Saison des baleines : Haro sur le plan d’eau

Avec le pic de la saison des baleines en ce moment, les autorités se veulent toujours aussi attentives aux comportements des usagers de la mer dans le cadre des observations de cétacés. Déjà annoncé en juillet dernier, une réappréciation des règles en vigueur est toujours dans les cartons de préfecture. “L’année 2024 sera une année d’évaluation des règles qui ont été posées en 2021. L’arrêté de 2021 était issu d’un travail partenarial, nous voulons faire de même cette année. À la fin de la saison, nous ferons encore un bilan partenarial, et le cas échéant, on changera les règles pour l’année prochaine. Peut-être qu’il restera en l’état, peut-être qu’il sera durci sur certains points”, confirme le préfet. “C’est bien pour La Réunion, car les baleines contribuent à l’attractivité de l’île et au tourisme. Mais les baleines sont des animaux protégés, par des règles internationales et par notre droit national”, souligne encore le représentant de l’Etat.
Des règles pour protéger baleines et usagers de la mer
Direction ensuite le cap Lahoussaye pour une série de contrôles en mer sur les bateaux croisant au-delà de la bande des 300 mètres. En cet après-midi de semaine, une quinzaine d’embarcations sont visibles sur le plan d’eau, pratiquement toutes à la recherche de baleines à observer. Si la grande majorité des pilotes respectent les règles, les agents de la DMSOI vont prendre sur le fait un bateau d’un club de plongée associatif qui s’apprêtait à mettre à l’eau des nageurs à moins de 50 m d'une baleine. Heureusement pour les plongeurs, ils sont rappelés à l’ordre juste avant de se mouiller. Quelques instants plus tard, et le club risquait une amende salée. “Cela peut aller jusqu’à 700 euros. On convoque le pilote et le responsable dans nos locaux pour la suite de la procédure. Si on évite de se mettre à l’eau pour ne pas stresser les animaux, c’est aussi pour les raisons de sécurité. Quand on voit la masse de l’animal, si elle saute au milieu des nageurs ça peut être très grave. Avec des conditions comme aujourd’hui, les secours peuvent mettre du temps à arriver, donc on réduit les risques au maximum”, précise Cédric Pruvost, agent à l’ULAM (unité littorale des affaires maritimes).

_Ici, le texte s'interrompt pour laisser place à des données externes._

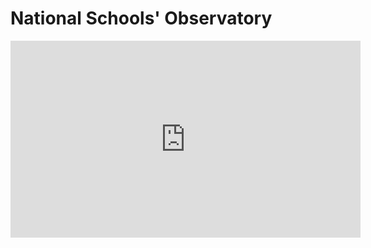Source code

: # National Schools' Observatory

<iframe src="https://www.youtube.com/watch?v=1TgS6u3pS0E" width="560" height="315" frameborder="0"> </iframe>
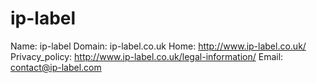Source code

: 
# ip-label

Name: ip-label
Domain: ip-label.co.uk
Home: http://www.ip-label.co.uk/
Privacy_policy: http://www.ip-label.co.uk/legal-information/
Email: contact@ip-label.com
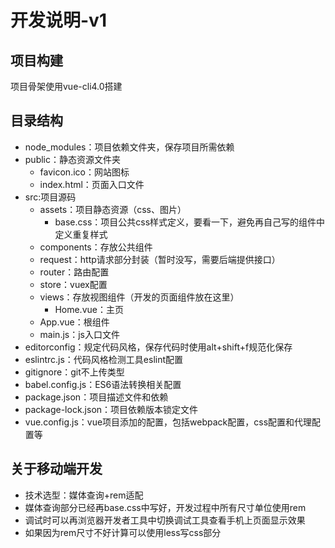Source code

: # 开发说明-v1
## 项目构建
项目骨架使用vue-cli4.0搭建
## 目录结构
+ node_modules：项目依赖文件夹，保存项目所需依赖
+ public：静态资源文件夹
    - favicon.ico：网站图标
    - index.html：页面入口文件
+ src:项目源码
    - assets：项目静态资源（css、图片）
        * base.css：项目公共css样式定义，要看一下，避免再自己写的组件中定义重复样式
    - components：存放公共组件
    - request：http请求部分封装（暂时没写，需要后端提供接口）
    - router：路由配置
    - store：vuex配置
    - views：存放视图组件（开发的页面组件放在这里）
        * Home.vue：主页
    - App.vue：根组件
    - main.js：js入口文件
+ editorconfig：规定代码风格，保存代码时使用alt+shift+f规范化保存
+ eslintrc.js：代码风格检测工具eslint配置
+ gitignore：git不上传类型
+ babel.config.js：ES6语法转换相关配置
+ package.json：项目描述文件和依赖
+ package-lock.json：项目依赖版本锁定文件
+ vue.config.js：vue项目添加的配置，包括webpack配置，css配置和代理配置等
## 关于移动端开发
+ 技术选型：媒体查询+rem适配
+ 媒体查询部分已经再base.css中写好，开发过程中所有尺寸单位使用rem
+ 调试时可以再浏览器开发者工具中切换调试工具查看手机上页面显示效果
+ 如果因为rem尺寸不好计算可以使用less写css部分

Les agents de la DMSOI contrôlent régulièrement les bateaux observant les cétacés.
D’ailleurs, ces contrôles sont aussi un moyen pour l’Etat de s’assurer que toutes les embarcations peuvent bien faire du transport de passagers et que les équipages disposent des bonnes autorisations pour pratiquer leurs activités. “En plus de l’infraction au Code de l’environnement, on vérifie toujours qu’il n’y a pas aussi d’infraction au Code du travail”, ajoute Nicolas Le Bianic, directeur de la DMSOI.
Le pilote du bateau du club de plongée s’en sortira avec un simple rappel à l’ordre et devra présenter tous les documents concernant le stagiaire qui l’accompagnait aux agents des affaires maritimes. Selon la DMSOI, en 2022, 27 procédures avaient été engagées, notamment liées au respect de la vitesse dans la réserve. En 2023, ce chiffre était passé à 15. Une baisse liée au grand nombre de baleines présentes autour de l’île, ce qui avait permis une meilleure répartition des bateaux sur le plan d’eau.